BEGIN

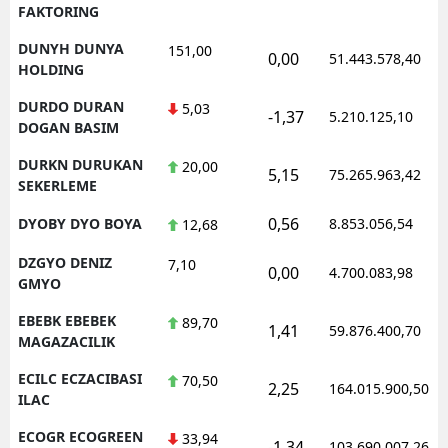
FAKTORING
DUNYH DUNYA
151,00
0,00
51.443.578,40
HOLDING
DURDO DURAN
5,03
-1,37
5.210.125,10
DOGAN BASIM
DURKN DURUKAN
20,00
5,15
75.265.963,42
SEKERLEME
0,56
DYOBY DYO BOYA
8.853.056,54
12,68
DZGYO DENIZ
7,10
0,00
4.700.083,98
GMYO
EBEBK EBEBEK
89,70
1,41
59.876.400,70
MAGAZACILIK
ECILC ECZACIBASI
70,50
2,25
164.015.900,50
ILAC
ECOGR ECOGREEN
33,94
-1,34
103.690.007,26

END

- **Task requirements**
Word for word, reproduce all of the entries above and omit the pictures.

- **Answer below**
FAKTORING
DUNYH DUNYA
151,00
0,00
51.443.578,40
HOLDING
DURDO DURAN
5,03
-1,37
5.210.125,10
DOGAN BASIM
DURKN DURUKAN
20,00
5,15
75.265.963,42
SEKERLEME
0,56
DYOBY DYO BOYA
8.853.056,54
12,68
DZGYO DENIZ
7,10
0,00
4.700.083,98
GMYO
EBEBK EBEBEK
89,70
1,41
59.876.400,70
MAGAZACILIK
ECILC ECZACIBASI
70,50
2,25
164.015.900,50
ILAC
ECOGR ECOGREEN
33,94
-1,34
103.690.007,26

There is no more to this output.